A Sort-of, Kind-of, Parenting Post

Remember when you were a kid and something grown-ups told you didn't make sense?  They would always say, "You'll understand when you're older."

I find it very comforting that a lot of the shit that didn't make sense when I was a kid still doesn't.  Much of that is religious training.  The whole "only Catholics can get into heaven" is just as stupid today as I thought it was when I was six.  That would have meant my dad (who was an agnostic) wouldn't get there, and he was way too awesome to end up anywhere else.  I also never understood the rule that women had to wear hats in church and men were not allowed to wear hats in church.  Will God really get pissed off if an 8-year-old girl walks into church with no hat on?  Or an 88-year-old man wheels into church wearing one?  If so, God needs to chill.  They since did away with that dictum, along with a bunch of other senseless rules, and therein lies one of the problems I have with organized religion as a whole.  If the point of religion is to give people guidelines to live by, shouldn't those guidelines never change?  It's wrong to kill people--always has been, always will be, that's a good rule; I can see a religion having that rule.  Also the stuff about loving one another, that's a keeper, it actually sort of dovetails into the whole non-killing thing, when you think about it.  But my point is, that's the kind of stuff religion should be concerned with, not when you're supposed to wear a fucking hat.  Sorry, got a little carried away there. .

Anyroad, my mother also told me stuff that still doesn't make sense.  When I was in fifth grade, she told me the worse thing a boy could ever do to you is let his tongue touch your tongue.  (That was as close as I ever got to discussing sex with my mother.)  I'm sorry, Ma, but I disagree.  I think having a boy not appreciate you, not respect you and not support you (emotionally, not economically) is a helluva lot worse.  Besides, I really like that tongue-touching thing.
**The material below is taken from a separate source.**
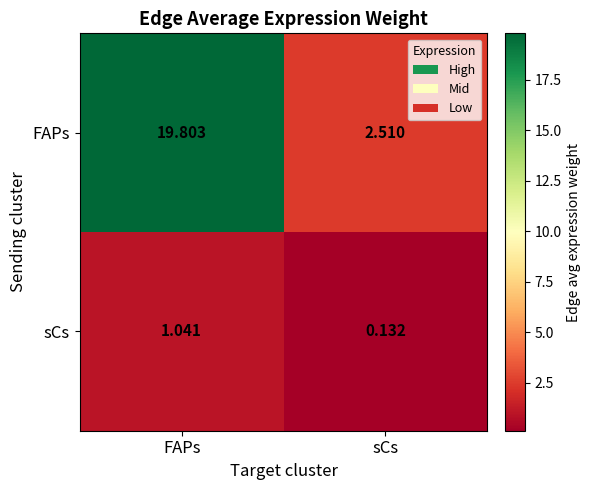

What is the total value across all series at FAPs?

20.8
She also told me if I had bad handwriting I'd never get married; (Perhaps, after 20 years, my penmanship went downhill and caused my divorce?) and that girls shouldn't whistle, it makes the angels cry.  She might have been right about that one, I can't verify it, but I do know if you whistle in a theatre you'll get the shit beat out of you, so maybe angels are big theatre lovers.  Cool.  

Although, whistling in a theatre being bad luck is a superstition, not like religious rules, which are. . . .oh, wait. . . 

The point of all this, (which I have taken way too long to get to, sorry), is that when you tell your kids "life lessons", try to remember that they're going to remember them their whole life, not just till they turn 13. (At which point, they will stop listening to anything you say to them.)  And kids don't like being lied to, except about Santa Claus, and the Easter Bunny and the Tooth Fairy.  Talk to them the way you like people to talk to you, only with with fewer swear words and references to 80's sitcoms.   At least until they turn 13.